For treatment, both control and 18 were heated at 50 °C for 10 min to solubilize. Control and drug-
treated mice received a 0.2 mL i.p. injection at the 3rd day from infection during 5 consecutive
days. Parasitemia was individually checked by direct microscopic counting of parasites in a
Neubauer chamber using 2 µL of blood from infected mice tail, diluted in 100 µL of TDB glucose.
Parasitaemia of all mice were periodically checked by tail blood examination up to day 31th. The
day of death was recorded.
CNS efficacy model. Infection was performed by i.p. injection of 2·104 bloodstream forms in 0.2
mL TDB glucose of T. brucei brucei (GVR25 strain) from a cryopreserved stock.

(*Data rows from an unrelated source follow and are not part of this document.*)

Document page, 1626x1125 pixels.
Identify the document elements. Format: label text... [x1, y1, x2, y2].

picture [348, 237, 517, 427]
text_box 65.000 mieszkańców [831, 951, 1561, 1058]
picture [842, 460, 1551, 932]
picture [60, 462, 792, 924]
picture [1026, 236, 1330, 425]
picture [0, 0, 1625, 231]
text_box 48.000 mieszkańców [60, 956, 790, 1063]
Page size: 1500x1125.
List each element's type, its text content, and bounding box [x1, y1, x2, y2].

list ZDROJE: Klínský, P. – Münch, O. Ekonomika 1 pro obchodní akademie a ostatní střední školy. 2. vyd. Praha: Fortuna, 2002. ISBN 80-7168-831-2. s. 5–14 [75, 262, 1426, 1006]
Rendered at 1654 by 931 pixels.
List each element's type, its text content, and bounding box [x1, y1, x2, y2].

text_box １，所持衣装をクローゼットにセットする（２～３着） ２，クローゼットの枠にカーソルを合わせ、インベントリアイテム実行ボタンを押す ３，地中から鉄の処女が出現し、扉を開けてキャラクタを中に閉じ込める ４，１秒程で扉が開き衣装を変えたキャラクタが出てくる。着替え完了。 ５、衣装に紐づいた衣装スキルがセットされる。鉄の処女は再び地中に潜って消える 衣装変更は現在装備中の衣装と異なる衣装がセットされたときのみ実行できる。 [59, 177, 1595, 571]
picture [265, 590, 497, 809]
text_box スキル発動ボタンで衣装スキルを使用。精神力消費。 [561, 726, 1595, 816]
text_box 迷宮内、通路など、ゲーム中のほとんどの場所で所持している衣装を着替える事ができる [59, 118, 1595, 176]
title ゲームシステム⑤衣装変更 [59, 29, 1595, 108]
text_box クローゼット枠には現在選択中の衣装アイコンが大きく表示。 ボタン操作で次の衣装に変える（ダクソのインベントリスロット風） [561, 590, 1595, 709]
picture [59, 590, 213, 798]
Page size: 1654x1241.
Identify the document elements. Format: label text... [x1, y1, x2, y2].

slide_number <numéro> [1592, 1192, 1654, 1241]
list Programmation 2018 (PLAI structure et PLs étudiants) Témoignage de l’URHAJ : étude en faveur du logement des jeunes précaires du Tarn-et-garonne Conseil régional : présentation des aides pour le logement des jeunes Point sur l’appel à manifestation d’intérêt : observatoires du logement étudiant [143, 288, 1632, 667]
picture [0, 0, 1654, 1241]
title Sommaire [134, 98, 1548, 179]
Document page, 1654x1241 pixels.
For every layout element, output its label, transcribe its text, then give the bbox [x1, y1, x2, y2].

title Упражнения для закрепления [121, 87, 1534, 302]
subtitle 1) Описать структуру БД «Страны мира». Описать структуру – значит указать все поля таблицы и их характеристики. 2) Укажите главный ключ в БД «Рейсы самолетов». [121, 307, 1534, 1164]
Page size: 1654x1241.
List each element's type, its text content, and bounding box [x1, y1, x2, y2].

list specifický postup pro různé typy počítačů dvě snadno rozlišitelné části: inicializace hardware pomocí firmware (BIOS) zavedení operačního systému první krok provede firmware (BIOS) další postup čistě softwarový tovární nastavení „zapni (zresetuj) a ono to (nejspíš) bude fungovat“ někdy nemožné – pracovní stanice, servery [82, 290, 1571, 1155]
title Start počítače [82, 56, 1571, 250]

Fourteen days
later, 13 infected animals with confirmed parasitemia were divided into three equal groups:
control (infected mice pretreated with a single dose of 40 mg/kg diminazene aceturate -Berenil®-
and treated with vehicle BID, n=5); treatment 1 (infected mice pretreated with 40 mg/kg Berenil®
+ 25 mg/kg /day BID 11, n=4) and treatment 2 (infected mice just treated with 25 mg/kg /day
BID 18, n=4): the total concentration of 18 administered to mice was 50 /mg/kg/day. For treatment,
vehicle and 18 were heated at 50 °C for 10 min to solubilize. Mice received a 0.2 mL i.p. injection
of vehicle or 18 at the 21th day from infection during 5 consecutive days. Parasitemia was
individually checked by direct microscopic counting of parasites in a Neubauer chamber using 2
µL of blood from infected mice tail, diluted in 100 µL of TDB glucose. Parasitaemia of all mice
were checked twice a week by tail blood examination and thereafter mice with parasitaemia
relapses were euthanized and the day of parasitaemia relapse was recorded. Results are expressed
as percentage of accumulative mortality and in Mean Survival Days (MSD).